On the commentary track of Jim Brown: All-American, director and producer Spike Lee notes with exasperation that the film's subject is known primarily for doing two things: being the greatest football player of all time and allegedly throwing a woman off a balcony. To Lee, however, he remains as remarkable for what he did off the field as what he accomplished on it. In his adoring biography Jim Brown: All-American, Lee argues that Brown represented a revolutionary new kind of black celebrity: cocky, brash, overtly sexual, and unwilling to conform to white society's conception of what a black man should be. It's no wonder that when the blaxploitation boom rolled around, Brown loomed large as one of its marquee names.
A prodigiously gifted athlete who also excelled at basketball, track and field, lacrosse, and seemingly every other sport, Brown used his size, strength, and toughness to dominate professional football as a legendary rusher. He retired early while still at the top of his game, then segued into a successful film career as a macho action hero before serving a stint as the head of Richard Pryor's ill-fated production company. A longtime political activist, Brown worked to financially empower minorities and helped gangbangers leave violence behind, all while being plagued by run-ins with the law and accusations that he assaulted women.

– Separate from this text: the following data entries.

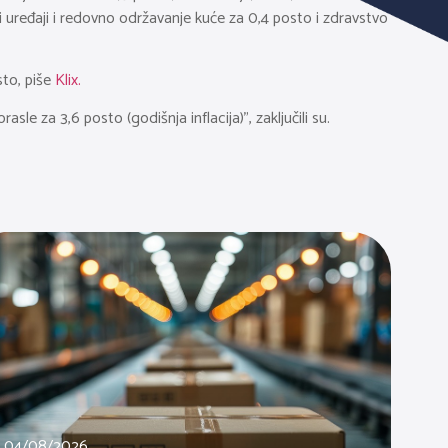
ki uređaji i redovno održavanje kuće za 0,4 posto i zdravstvo
sto, piše
Klix.
e za 3,6 posto (godišnja inflacija)”, zaključili su.
04/08/2026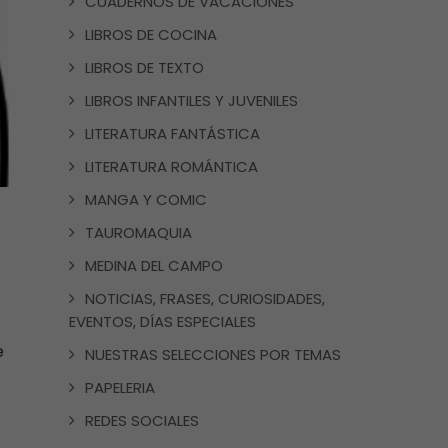
CUADERNOS DE VACACIONES
LIBROS DE COCINA
LIBROS DE TEXTO
LIBROS INFANTILES Y JUVENILES
LITERATURA FANTÁSTICA
LITERATURA ROMÁNTICA
MANGA Y COMIC
TAUROMAQUIA
MEDINA DEL CAMPO
NOTICIAS, FRASES, CURIOSIDADES,
EVENTOS, DÍAS ESPECIALES
e
NUESTRAS SELECCIONES POR TEMAS
PAPELERIA
REDES SOCIALES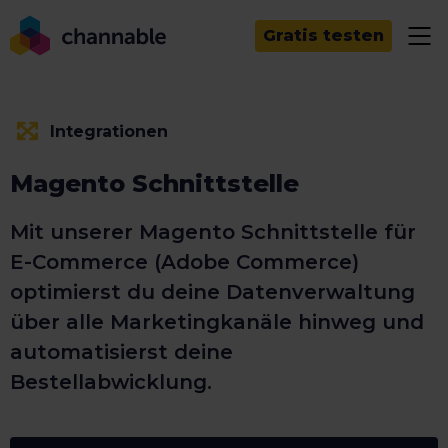
Gratis testen
Integrationen
Magento Schnittstelle
Mit unserer Magento Schnittstelle für
E-Commerce (Adobe Commerce)
optimierst du deine Datenverwaltung
über alle Marketingkanäle hinweg und
automatisierst deine
Bestellabwicklung.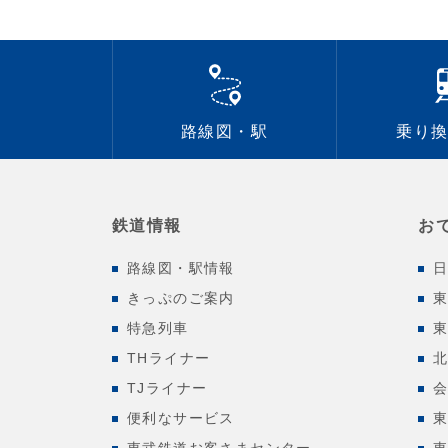
路線図・駅
乗り
鉄道情報
お
路線図・駅情報
きっぷのご案内
特急列車
THライナー
TJライナー
便利なサービス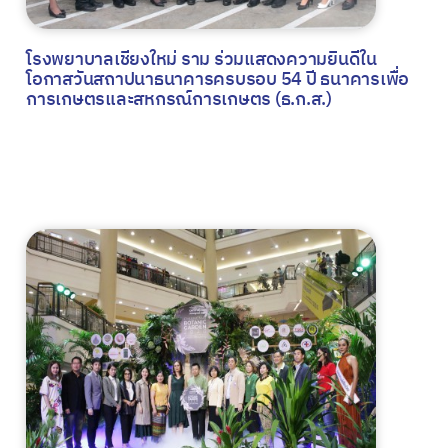
โรงพยาบาลเชียงใหม่ ราม ร่วมแสดงความยินดีใน
โอกาสวันสถาปนาธนาคารครบรอบ 54 ปี ธนาคารเพื่อ
การเกษตรและสหกรณ์การเกษตร (ธ.ก.ส.)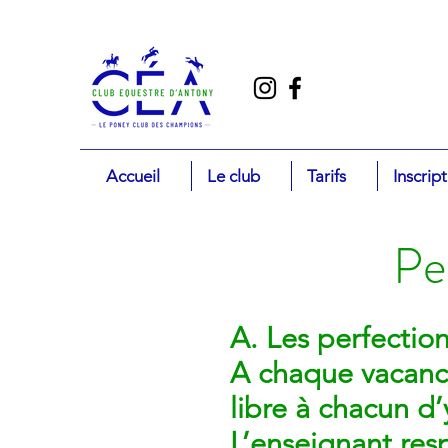
Accueil
Le club
Tarifs
Inscrip
Pe
A. Les perfecti
A chaque vacance
libre à chacun d’y
L’enseignant res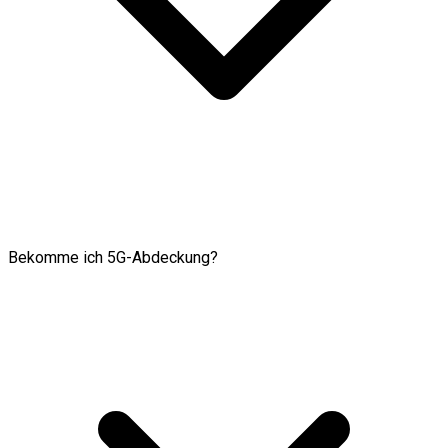
Bekomme ich 5G-Abdeckung?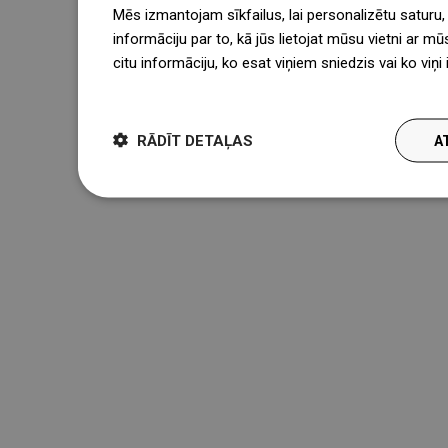
Mēs izmantojam sīkfailus, lai personalizētu saturu
informāciju par to, kā jūs lietojat mūsu vietni ar mū
citu informāciju, ko esat viņiem sniedzis vai ko viņ
więcej
RĀDĪT DETAĻAS
A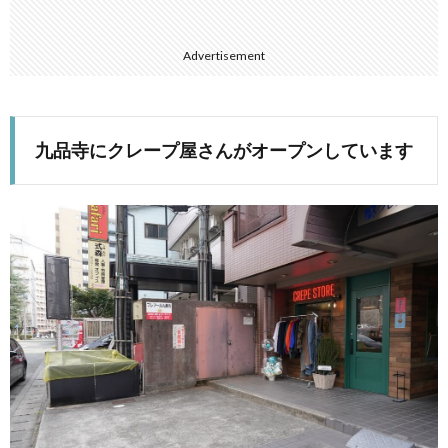
Advertisement
九品寺にクレープ屋さんがオープンしています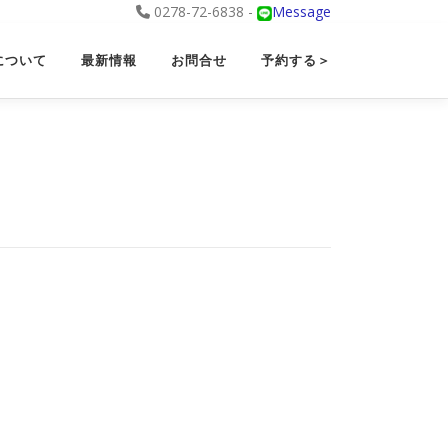
0278-72-6838 -
Message
について
最新情報
お問合せ
予約する＞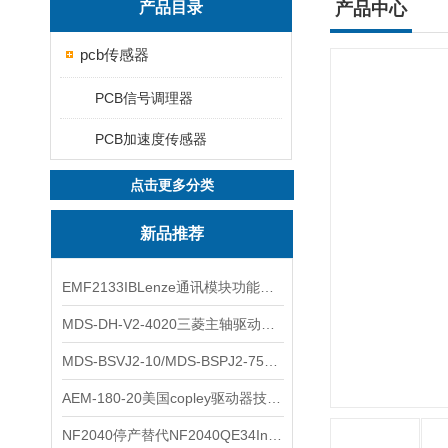
产品目录
产品中心
pcb传感器
PCB信号调理器
PCB加速度传感器
点击更多分类
新品推荐
EMF2133IBLenze通讯模块功能展示
MDS-DH-V2-4020三菱主轴驱动器全新库存实物
MDS-BSVJ2-10/MDS-BSPJ2-75三菱主轴驱动器查库存
AEM-180-20美国copley驱动器技术多功能分析
NF2040停产替代NF2040QE34Inspired Energy电池安捷伦专业参数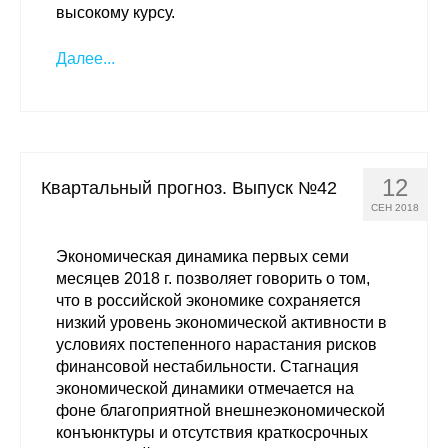
высокому курсу.
Далее...
12
Квартальный прогноз. Выпуск №42
СЕН 2018
Экономическая динамика первых семи
месяцев 2018 г. позволяет говорить о том,
что в российской экономике сохраняется
низкий уровень экономической активности в
условиях постепенного нарастания рисков
финансовой нестабильности. Стагнация
экономической динамики отмечается на
фоне благоприятной внешнеэкономической
конъюнктуры и отсутствия краткосрочных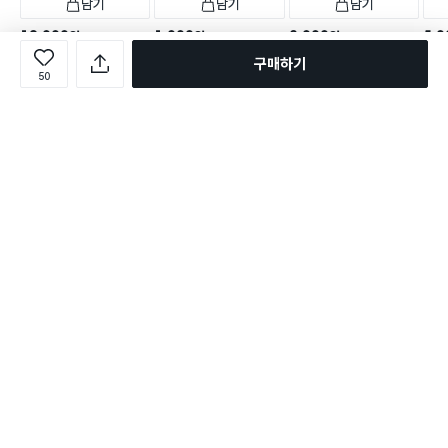
담기
담기
담기
12,000
1,000
3,000
5,0
원
원
원
여행용 샤워 타월 2개입
스테인리스 부착형 욕실 선
화이트
개당
1,000
원
12개
구매하기
반
여행용 샤워 타월 2개입
50
택배배송
오늘배송
택배
택배배송
매장픽업
오늘배송
택배배송
1,611
별점 4.8점
별점 
건 작성
1,605
별점 4.8점
1,611
별점 4.8점
건 작성
건 작성
로그인
온라인 다이소몰 1599-2211
온라인 다이소몰
다이소 매장 1522-4400
다이소 매장
평일 09:00 ~ 18:00
평일 09:00 ~ 18:00
주문조회
매장 상품 찾기
취소/교환/반품 신청
매장 위치 찾기
공지사항
1:1 문의
FAQ
고객센터
1:1 문의
제휴문의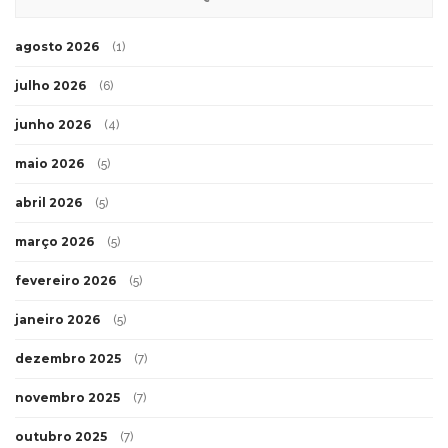
agosto 2026
(1)
julho 2026
(6)
junho 2026
(4)
maio 2026
(5)
abril 2026
(5)
março 2026
(5)
fevereiro 2026
(5)
janeiro 2026
(5)
dezembro 2025
(7)
novembro 2025
(7)
outubro 2025
(7)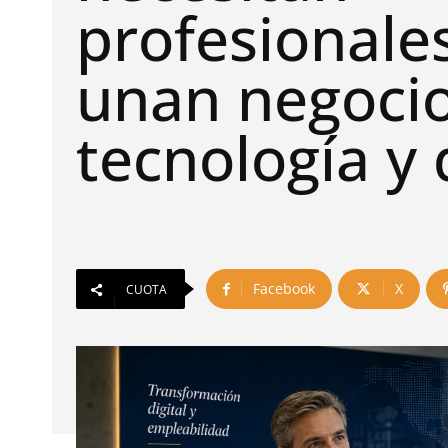
profesionale
unan negocio
tecnología y
Facebook
X
CUOTA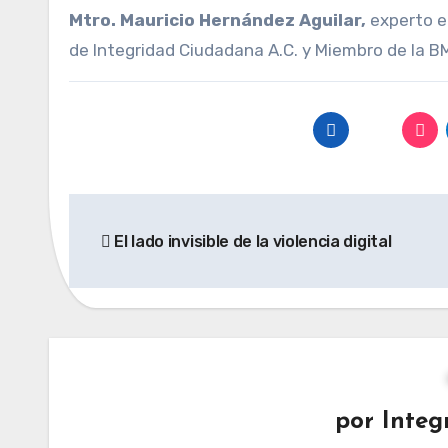
Mtro. Mauricio Hernández Aguilar,
experto e
de Integridad Ciudadana A.C. y Miembro de la
Navegación
El lado invisible de la violencia digital
de
entradas
por
Integ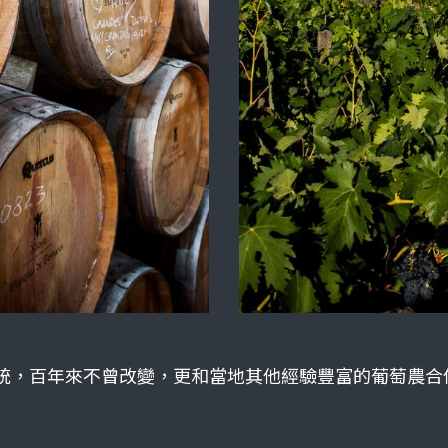
s 始終堅持傳統，百年來不曾改變，更和當地其他經驗豐富的葡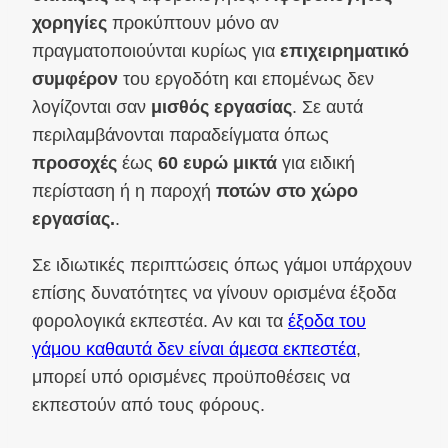
χορηγίες
προκύπτουν μόνο αν
πραγματοποιούνται κυρίως για
επιχειρηματικό
συμφέρον
του εργοδότη και επομένως δεν
λογίζονται σαν
μισθός εργασίας
. Σε αυτά
περιλαμβάνονται παραδείγματα όπως
προσοχές
έως
60 ευρώ μικτά
για ειδική
περίσταση ή η παροχή
ποτών στο χώρο
εργασίας.
.
Σε ιδιωτικές περιπτώσεις όπως γάμοι υπάρχουν
επίσης δυνατότητες να γίνουν ορισμένα έξοδα
φορολογικά εκπεστέα. Αν και τα
έξοδα του
γάμου καθαυτά δεν είναι άμεσα εκπεστέα
,
μπορεί υπό ορισμένες προϋποθέσεις να
εκπεστούν από τους φόρους.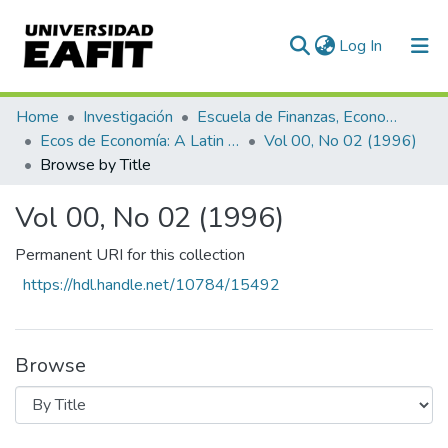
(current)
Log In
Communities & Collections
Home
Investigación
Escuela de Finanzas, Economía y Gobierno
Ecos de Economía: A Latin American Journal of Applied Economics
Vol 00, No 02 (1996)
All of DSpace
Browse by Title
Vol 00, No 02 (1996)
Permanent URI for this collection
https://hdl.handle.net/10784/15492
Browse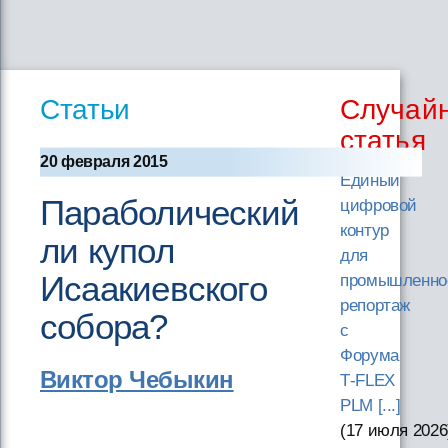
Статьи
Случай
статья
20 февраля 2015
Единый
Параболический
цифровой
контур
ли купол
для
Исаакиевского
промышленно
репортаж
собора?
с
Форума
Виктор Чебыкин
T‑FLEX
PLM [...]
(17 июля 2026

Lee's documentary dutifully explores the infamous balcony incident and some of Brown's shortcomings as a father, but still lapses regularly into hagiography. The cinematic valentine betrays a fan's unquestioning devotion, which keeps the film from delving too deeply into its subject's dark places; meanwhile, the stoic code of masculinity that Lee so admires in Brown doesn't prove conducive to self-reflection, candid confessions, or open displays of emotion. Brown sounds guarded throughout, and as a result, Jim Brown: All-American provides a curiously remote portrait that's often compelling, but seems to conceal as much as it reveals.